And in another example of turning conventional wisdom on its head, researchers from Scotland report that aberrant DNA hypermethylation of CpG island (CGI) promoters does not contribute to cancer development via silencing. Generally, those genes are already repressed before cancer even starts.
Researchers have noticed for a long time that many genes’ CGI promoters are hypermethylated in cancer versus normal tissue, and it often happens at tumor suppressor genes. But even after lots of studies, it’s still unclear how happens and whether this hypermethylation is really the primary event that silences those genes.
One nail in the coffin for the theory comes from this U.K. team’s previous work. Last year, they showed that genes with hypermethylated promoters in breast cancer cells already were repressed in their original cell lineages. And when they got rid of the methylation, most of the genes didn’t re-activate.

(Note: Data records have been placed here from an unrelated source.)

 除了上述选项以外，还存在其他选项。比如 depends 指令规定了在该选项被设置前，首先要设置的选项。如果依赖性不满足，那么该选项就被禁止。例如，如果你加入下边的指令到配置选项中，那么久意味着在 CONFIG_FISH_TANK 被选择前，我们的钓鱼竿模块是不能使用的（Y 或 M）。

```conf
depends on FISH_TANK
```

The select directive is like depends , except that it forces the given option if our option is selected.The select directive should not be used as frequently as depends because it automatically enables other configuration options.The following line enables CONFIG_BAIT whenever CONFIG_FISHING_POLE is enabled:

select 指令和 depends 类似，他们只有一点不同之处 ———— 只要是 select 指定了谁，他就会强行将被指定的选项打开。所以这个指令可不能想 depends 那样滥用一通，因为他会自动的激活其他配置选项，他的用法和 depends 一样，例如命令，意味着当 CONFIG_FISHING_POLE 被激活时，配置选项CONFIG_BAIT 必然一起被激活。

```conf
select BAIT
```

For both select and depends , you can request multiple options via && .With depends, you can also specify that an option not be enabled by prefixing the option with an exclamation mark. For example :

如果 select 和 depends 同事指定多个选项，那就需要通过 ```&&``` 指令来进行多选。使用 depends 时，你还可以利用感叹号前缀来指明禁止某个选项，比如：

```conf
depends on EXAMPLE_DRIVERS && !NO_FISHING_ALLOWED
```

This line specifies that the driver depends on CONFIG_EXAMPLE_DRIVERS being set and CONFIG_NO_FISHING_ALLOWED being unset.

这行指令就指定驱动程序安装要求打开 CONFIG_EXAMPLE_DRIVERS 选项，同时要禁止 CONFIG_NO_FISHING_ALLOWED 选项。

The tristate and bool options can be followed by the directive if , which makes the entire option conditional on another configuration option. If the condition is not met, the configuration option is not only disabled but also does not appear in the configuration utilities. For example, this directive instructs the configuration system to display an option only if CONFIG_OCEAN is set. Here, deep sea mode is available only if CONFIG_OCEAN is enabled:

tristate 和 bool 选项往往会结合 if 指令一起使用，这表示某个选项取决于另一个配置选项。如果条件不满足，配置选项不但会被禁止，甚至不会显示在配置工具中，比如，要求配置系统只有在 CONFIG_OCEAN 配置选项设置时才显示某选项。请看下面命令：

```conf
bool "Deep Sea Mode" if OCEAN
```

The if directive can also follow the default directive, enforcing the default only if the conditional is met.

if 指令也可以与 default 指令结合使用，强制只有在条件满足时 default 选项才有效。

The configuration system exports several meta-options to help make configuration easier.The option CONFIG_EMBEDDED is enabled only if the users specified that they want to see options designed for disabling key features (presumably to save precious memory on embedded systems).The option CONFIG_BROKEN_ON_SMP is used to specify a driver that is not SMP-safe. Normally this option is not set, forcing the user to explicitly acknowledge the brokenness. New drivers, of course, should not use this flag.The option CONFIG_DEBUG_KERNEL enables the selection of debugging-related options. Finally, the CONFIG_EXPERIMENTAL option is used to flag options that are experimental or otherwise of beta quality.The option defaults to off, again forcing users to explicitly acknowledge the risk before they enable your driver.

In the current study, the team expands these findings, showing that this is also the case for 1154 tumors from seven different human tissues. Here’s a little of what they found:
- They found that 1009 genes were susceptible to hypermethylation in at least one cancer type.
- Almost half of these were hypermethylated only in some cancer types, which hints at some degree of tissue specificity.
- Genes with hypermethylated CGI promoters had hallmarks of tissue-specificity, such as GO terms like “Organ Development” or their mRNAs have tissue-specific expression patterns.
- A gene’s expression (or lack of expression) in normal tissues predicted whether the gene’s promoter was hypermethylated in cancer tissues.
The researchers conclude that “the major contribution of general CGI promoter hypermethylation to cancer cannot be the silencing of tumor suppressor genes because it affects genes that are already repressed in pre-cancerous tissue.”